No two envelopes can agree. On some I'm called Mr Key, which feels respectful and I like it. Elsewhere I am called Mr TD Key, which sounds square and is from my bank (where everyone I've ever dealt with is square and money-obsessed). O2 are calling me Timothy as is their wont. One addresses me as Tim, which feels casual, but it's on a postcard from a friend driving round Germany, so I'm OK with it. And one goes with 'Dear Tandoori Fort customer', which I don't like at all because it feels one-dimensional and I think there's more to me than that.
Disparate methods of address – in all maybe eight unique efforts. And yet each does make sense. To them that is who I am. And it's the same in real life; in an average week I'll be called lots of different things by lots of different people and, by and large, each will have its own logic. I prefer some to others – some I don't like at all – but they all kind of work.
On Thursday – at dusk – I unfortunately encountered a group of spirited 15-year-olds. They had mischief in their eyes and decided to have some fun at my expense and fair play to them. They focused on my appearance – they weren't idiots – and said some pretty cruel things about my beard – again, good on them. There was some generalised name-calling before they agreed on one they all liked and yelled it in a more organised way. "Billy Goats Gruff" was what they went with. "MATE YOU DA BILLY GOATS GRUFF!" was what they shouted at me down the street.
You grow thick-skinned when you have this kind of beard and I just soaked it up and broke into something between a fast walk and a jog. But in my head I was just saying, "Fine, that's not my name, my name's Tim". Because it is. My name is Tim.

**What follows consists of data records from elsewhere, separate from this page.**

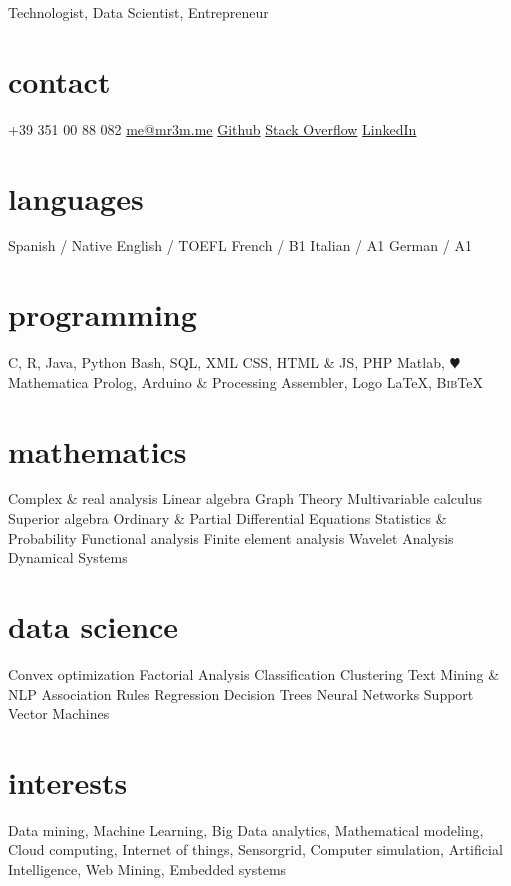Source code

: \documentclass[]{friggeri-cv}
\begin{document}
       {Technologist, Data Scientist, Entrepreneur}


\begin{aside}
  \section{contact}
    +39 351 00 88 082
    \href{mailto:me@mr3m.me}{me@mr3m.me}
    \href{https://github.com/mr3m}{Github}
    \href{http://stackoverflow.com/cv/mr3m}{Stack Overflow}
    \href{https://fr.linkedin.com/in/carloslopezroa}{LinkedIn}
  \section{languages}
    Spanish / Native
    English / TOEFL
    French / B1
    Italian / A1
    German / A1
  \section{	programming}
    C, R, Java, Python
    Bash, SQL, XML
    CSS, HTML \& JS, PHP
    Matlab, {\color{red} $\varheartsuit$} Mathematica
    Prolog, %
    Arduino \& Processing
    Assembler, Logo
    \LaTeX{}, B\textsc{ib}\TeX{}
   \section{mathematics}  
   Complex \& real analysis
   Linear algebra
   Graph Theory
   Multivariable calculus
   Superior algebra
   Ordinary \& Partial Differential Equations
   Statistics \& Probability
   Functional analysis
   Finite element analysis
   Wavelet Analysis
   Dynamical Systems
   \section{data science}
   Convex optimization
   Factorial Analysis
   Classification
   Clustering
   Text Mining \& NLP
   Association Rules
   Regression
   Decision Trees
   Neural Networks
   Support Vector Machines
\end{aside}

\section{interests}

Data mining, Machine Learning, Big Data analytics, Mathematical modeling, Cloud computing, Internet of things, Sensorgrid,  Computer simulation,   Artificial Intelligence, Web Mining, Embedded systems
\end{document}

When someone asks me my name, Tim is what I plump for. Mr TD Key would immediately throw up a boundary and volunteering a nickname makes you automatically sound like an idiot. If I start introducing myself as The Keymeister General at meetings and weddings people won't really know what to do with me, so it's not fair. So I stick with Tim or sometimes Tim Key, Independent columnist, accompanied by a firm handshake.
But to each their own. I wouldn't wish all these letters to be addressed to 'Tim Key, Independent Columnist'. Vive la différence. The key is that the right names stay in the right hands. I'd no more like my mother to start using my initials and surname than I would like my bank to address my statements to Billy Goats Gruff.
Yesterday I spent the morning with my godson, who has a very good feel for this sort of thing. He hasn't really settled on a final name he wants to call me – there are so many possibilities I don't think he wants to tie himself into just one. Yesterday he switched between "Timmy Poo Poo" and the more formal "Mr Poo Poo", which I preferred on balance because it felt that little bit more respectful. I happily answered to it. I'm flexible. I am Mr Poo Poo.
I'm panning through my mailbag again. I think I'm fine with how I'm being addressed. I am all of these names to all of these people. I am, from time to time, even Tandoori Fort Customer. However, if Tandoori Fort start sending me menus addressed to Mr Poo Poo, all they will be doing is losing more ground on Gulshaan as my go-to local Indian takeaway.